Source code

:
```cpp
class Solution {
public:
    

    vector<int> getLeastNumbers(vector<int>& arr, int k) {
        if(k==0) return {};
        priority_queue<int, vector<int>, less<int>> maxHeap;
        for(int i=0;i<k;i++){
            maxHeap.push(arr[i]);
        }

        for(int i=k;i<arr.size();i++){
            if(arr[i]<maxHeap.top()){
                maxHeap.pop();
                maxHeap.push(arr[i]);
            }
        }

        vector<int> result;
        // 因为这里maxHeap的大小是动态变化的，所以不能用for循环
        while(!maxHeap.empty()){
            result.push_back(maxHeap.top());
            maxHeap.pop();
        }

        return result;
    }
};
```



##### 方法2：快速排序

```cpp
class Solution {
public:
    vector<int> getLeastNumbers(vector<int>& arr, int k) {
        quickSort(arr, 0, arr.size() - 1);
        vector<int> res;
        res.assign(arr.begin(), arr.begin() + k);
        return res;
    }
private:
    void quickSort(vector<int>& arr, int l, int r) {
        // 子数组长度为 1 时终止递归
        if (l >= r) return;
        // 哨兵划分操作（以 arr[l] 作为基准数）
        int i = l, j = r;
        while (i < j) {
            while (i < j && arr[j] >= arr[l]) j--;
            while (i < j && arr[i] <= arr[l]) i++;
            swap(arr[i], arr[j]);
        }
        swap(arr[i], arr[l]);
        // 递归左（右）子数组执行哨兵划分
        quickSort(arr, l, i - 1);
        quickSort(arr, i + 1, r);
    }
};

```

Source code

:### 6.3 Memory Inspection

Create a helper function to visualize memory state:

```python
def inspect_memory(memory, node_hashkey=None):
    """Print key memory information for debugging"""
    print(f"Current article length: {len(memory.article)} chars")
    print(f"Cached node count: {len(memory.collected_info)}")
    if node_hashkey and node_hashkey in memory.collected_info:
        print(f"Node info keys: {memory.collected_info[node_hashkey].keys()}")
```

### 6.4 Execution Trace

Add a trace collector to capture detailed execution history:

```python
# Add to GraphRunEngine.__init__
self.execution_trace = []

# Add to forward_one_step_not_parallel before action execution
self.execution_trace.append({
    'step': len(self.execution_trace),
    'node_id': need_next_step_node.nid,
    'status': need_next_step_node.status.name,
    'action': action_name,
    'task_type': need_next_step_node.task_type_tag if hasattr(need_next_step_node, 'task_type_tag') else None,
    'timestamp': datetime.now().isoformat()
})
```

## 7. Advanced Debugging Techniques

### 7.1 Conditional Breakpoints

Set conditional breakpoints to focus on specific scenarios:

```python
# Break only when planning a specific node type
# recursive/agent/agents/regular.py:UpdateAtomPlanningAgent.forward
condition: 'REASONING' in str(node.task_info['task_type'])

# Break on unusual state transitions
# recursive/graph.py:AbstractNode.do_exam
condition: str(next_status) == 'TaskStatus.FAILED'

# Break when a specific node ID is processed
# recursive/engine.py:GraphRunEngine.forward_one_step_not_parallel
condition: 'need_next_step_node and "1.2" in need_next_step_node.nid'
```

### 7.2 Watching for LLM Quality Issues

**What the task asks**. Wherever the string "vector" appears in the listing above, show the whole line.

**Your solution**.
    vector<int> getLeastNumbers(vector<int>& arr, int k) {
        priority_queue<int, vector<int>, less<int>> maxHeap;
        vector<int> result;
    vector<int> getLeastNumbers(vector<int>& arr, int k) {
        vector<int> res;
    void quickSort(vector<int>& arr, int l, int r) {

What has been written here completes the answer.